Мингус сунул сигареты вместе со сдачей в карман своей знаменитой куртки, и они пошли назад по Клинтон в сторону парка на Эмити-стрит.
— Дилл-мен, Ди-Один, Диллинджер, — напевал Мингус. — Диггити дог, депьюти дог.
— Я нигде тебя не видел, — сказал
— У тебя все в порядке? — спросил Мингус. — Проблем нет?
Дилан сразу понял, что он имеет в виду — творящееся в школе № 293, которая, казалось, к самому Мингусу уже не имела никакого отношения.
— Нет проблем? — повторил Мингус.
Они были вместе и одновременно порознь — Дилан отчетливо это понимал. Мингус всегда был недосягаем, загадочен, и коснуться его души — точнее, затаившейся в ней, но отчетливо осознаваемой грусти, безмолвно взывавшей к печали самого Дилана, — казалось невозможным.
— Никаких проблем. — Дилан пожал плечами.
— Для меня это важно, ты ведь мой лучший друг, Диллинджер.
Очевидно, это была подготовка к чему-то, какая-то репетиция. — чего именно, Дилан вскоре узнал. Едва войдя в парк, Мингус зашагал более размашисто, чем обычно, и поднял руку, здороваясь с тремя темнокожими тинейджерами, сидящими за шахматными столиками в вызывающих позах. Один из них привольно развалился на скамейке, и, взглянув на его длинные руки, Дилан почувствовал, как сжимается сердце. Он подошел к компании вместе с Мингусом, готовый принять как должное все, что бы ни случилось, даже новое появление в его жизни Роберта Вулфолка.
— Здорово. — Мингус лениво шлепал по протянутым ладоням, произнося при этом какие-то звуки, очевидно, имена парней с проглоченными окончаниями.
— Как дела, Гу? — спросил Роберт. «Гу» — сокращенное от «Гус». Означало ли это, что Роберт знаком с Барреттом Рудом-младшим?
В этот момент он узнал Дилана. Его передернуло, на лице отразилась дюжина эмоций, но он не сменил позы, даже рукой не пошевелил.
В парке было полно светлокожих детей, второклассников или третьеклассников из Сент-Энн и «Пэкер». Они носились туда-сюда мимо шахматных столиков — все в ярких одеждах, с резиновыми игрушками, водяными пистолетами и мячами. Живя в том самом мире, что и Дилан, Мингус и Роберт, они, наверное, тоже принимали героев Диснея за живых существ и приходили в гнев, видя колдунью, отравляющую яблоко ядом.
— Вот черт! — Роберт заулыбался. — Ты что, знаком с этим типом, Гу?
— Это мой друг, Ди-Один, — ответил Мингус. — Классный парень, живет на моей улице.

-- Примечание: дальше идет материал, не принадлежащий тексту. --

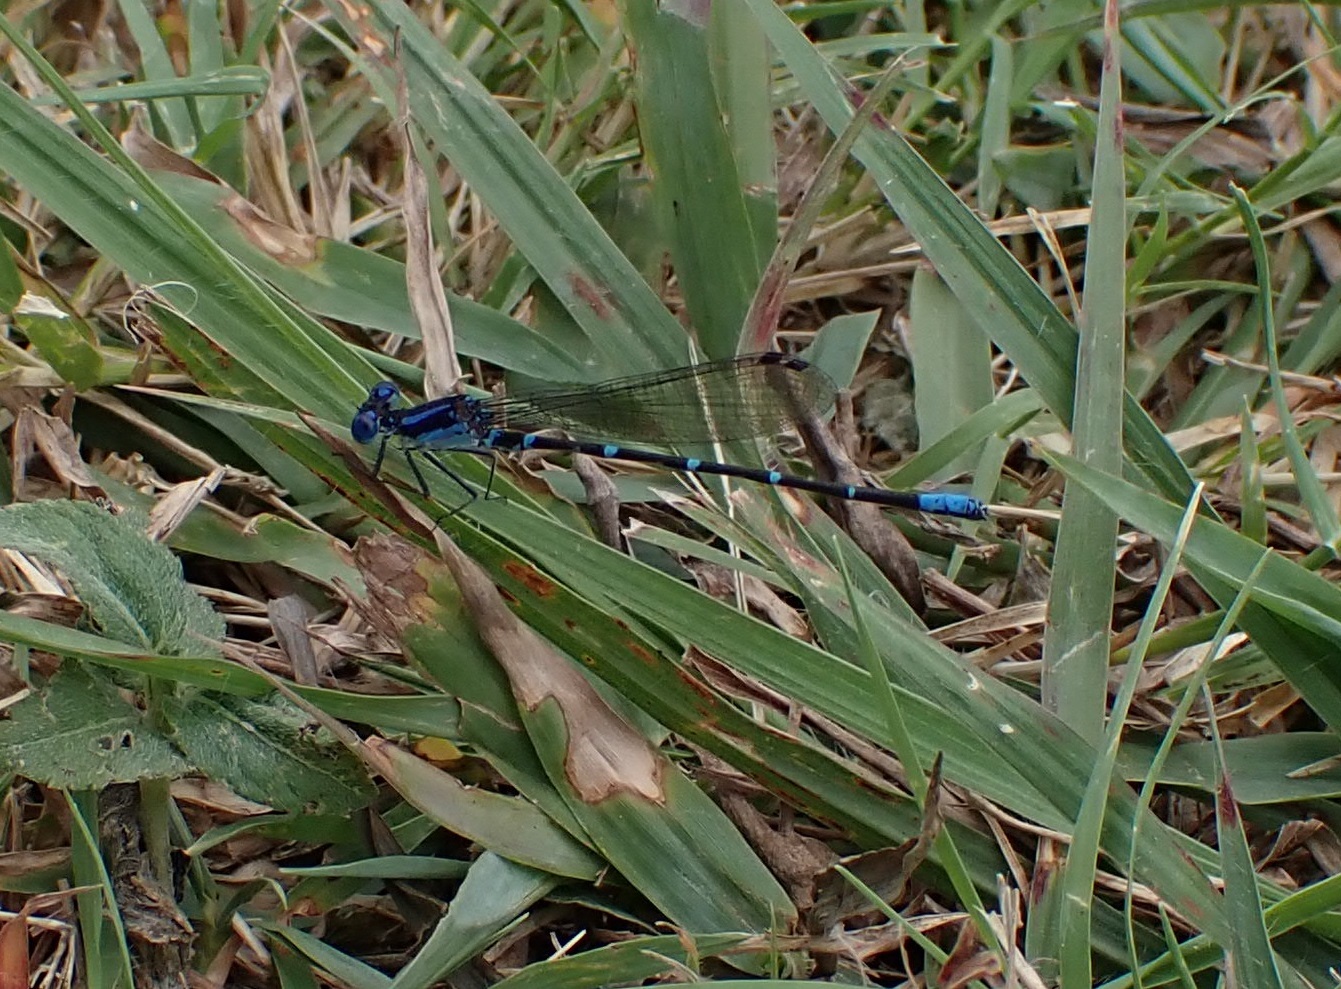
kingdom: Animalia
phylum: Arthropoda
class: Insecta
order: Odonata
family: Coenagrionidae
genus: Argia
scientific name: Argia sedula
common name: Blue-ringed dancer
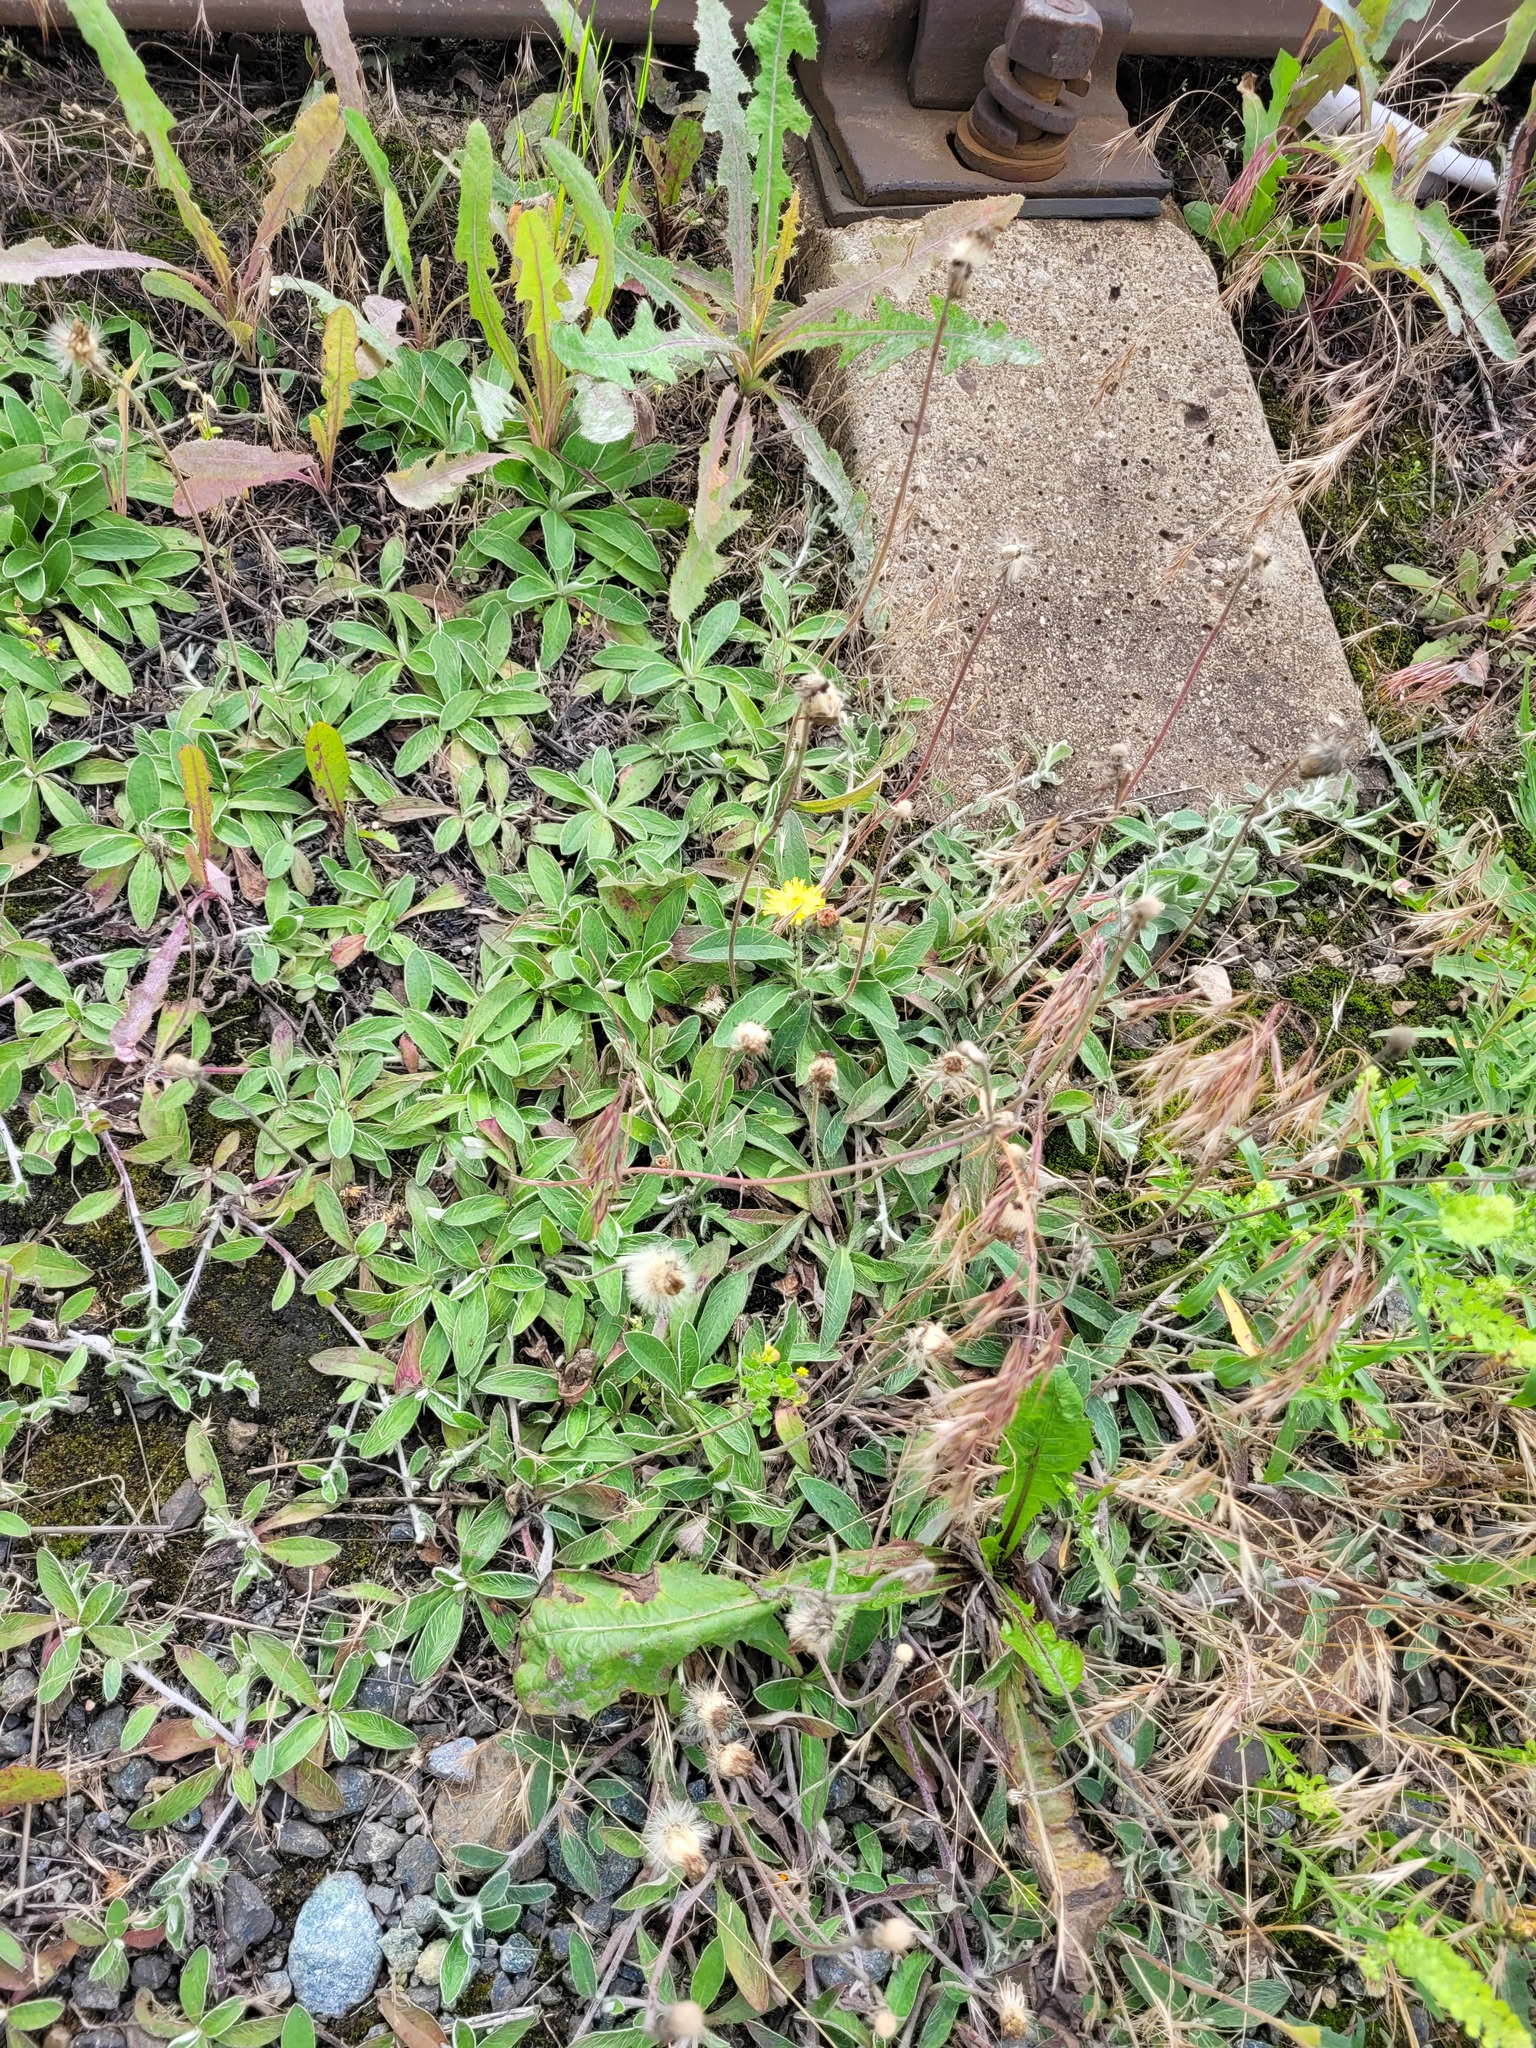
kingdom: Plantae
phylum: Tracheophyta
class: Magnoliopsida
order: Asterales
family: Asteraceae
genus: Pilosella
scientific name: Pilosella officinarum
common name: Mouse-ear hawkweed
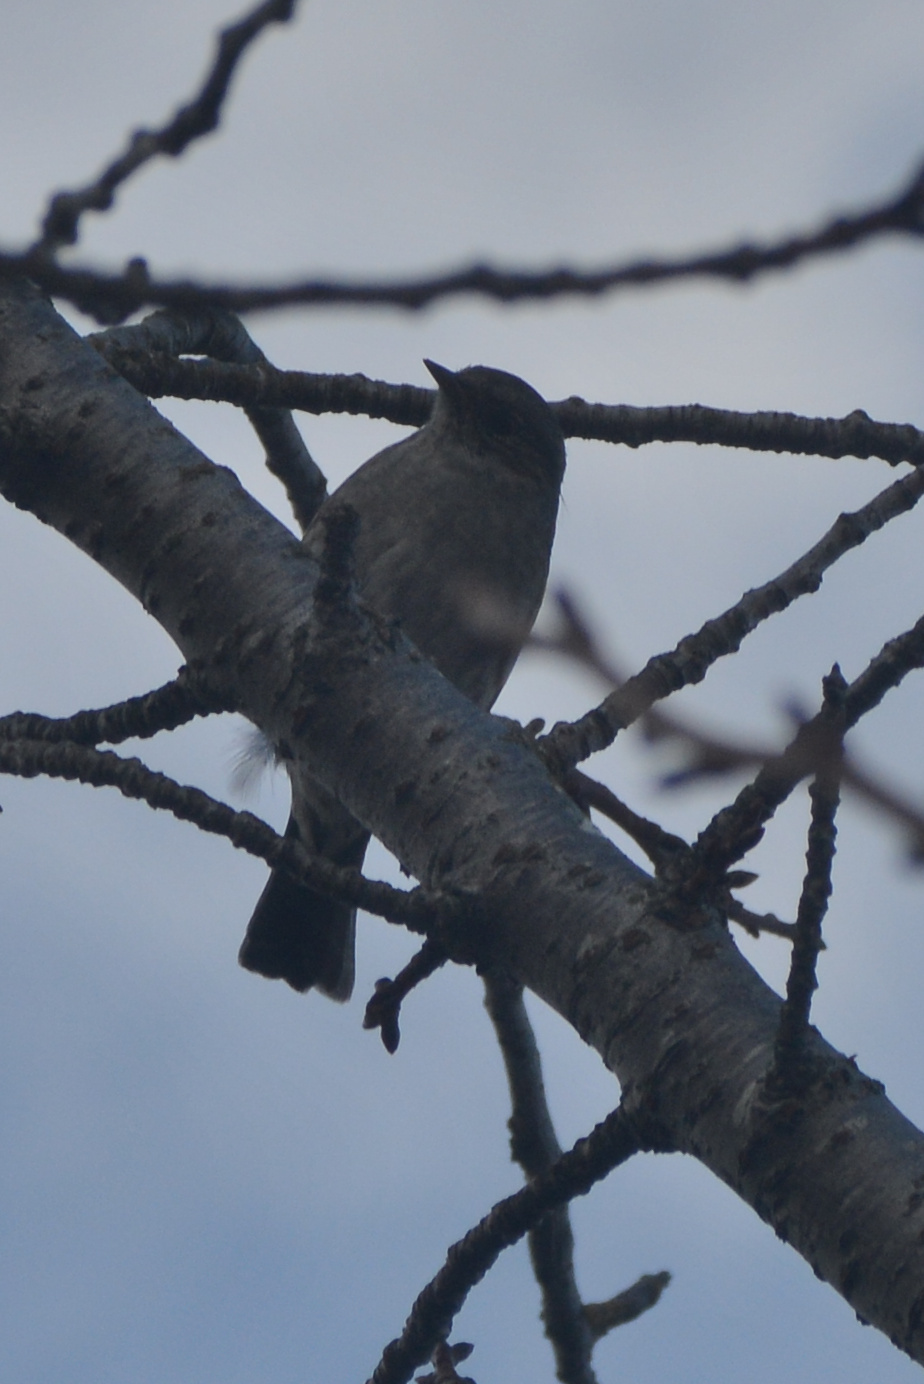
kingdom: Animalia
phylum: Chordata
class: Aves
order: Passeriformes
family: Prunellidae
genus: Prunella
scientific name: Prunella modularis
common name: Dunnock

Роберт окинул Дилана долгим взглядом.
— Знаю я этого парня. Еще с тех пор, когда тебя вообще тут не было, Гу. — Он подмигнул Дилану. — Эй, дружище Дилан. Только не говори, что не узнал меня, — вижу, что узнал.
— Естественно, узнал.
— Черт! Я был знаком даже с его мамочкой, — продолжал Роберт.
— Правда? — произнес Мингус, чувствуя, что нужно закончить этот разговор. — Дилан мой друг.
Роберт рассмеялся.
— Ну и на здоровье. Друг так друг. Хочешь водить дружбу с белым парнем, пожалуйста, мне все равно.
Притворная доброжелательность сменилась безудержным весельем. Два других подростка фыркнули и хлопнули друг дружку по рукам, возбужденные словами «белый парень».
— Вот это да! — воскликнул один, изумленно качая головой, словно увидев какой-то трюк в кино — переворачивающуюся машину или летящего в пропасть человека.
Дилан стоял будто замороженный, со своим нелепым рюкзаком, в бесполезных здесь кедах, с безвольно повисшими руками, глядя на Мингуса и растерянно моргая.
Неваляшка качается, но никогда не падает.
— Так мы идем бомбить поезда или будем тут сидеть и трепаться до самого вечера? — спросил Роберт.
— Пошли, — негромко ответил Мингус.
— А зачем ты приволок сюда этого мальчика-колокольчика?
Внезапно перед ними встала какая-то женщина лет двадцати пяти — тридцати, возникла будто из-под земли. Дилан остолбенел: ему казалось, тесный мирок этой компании в окружении отдаленных автомобильных сигналов, птичьего щебета и детских криков недоступен для посторонних, дверь для них закрыта.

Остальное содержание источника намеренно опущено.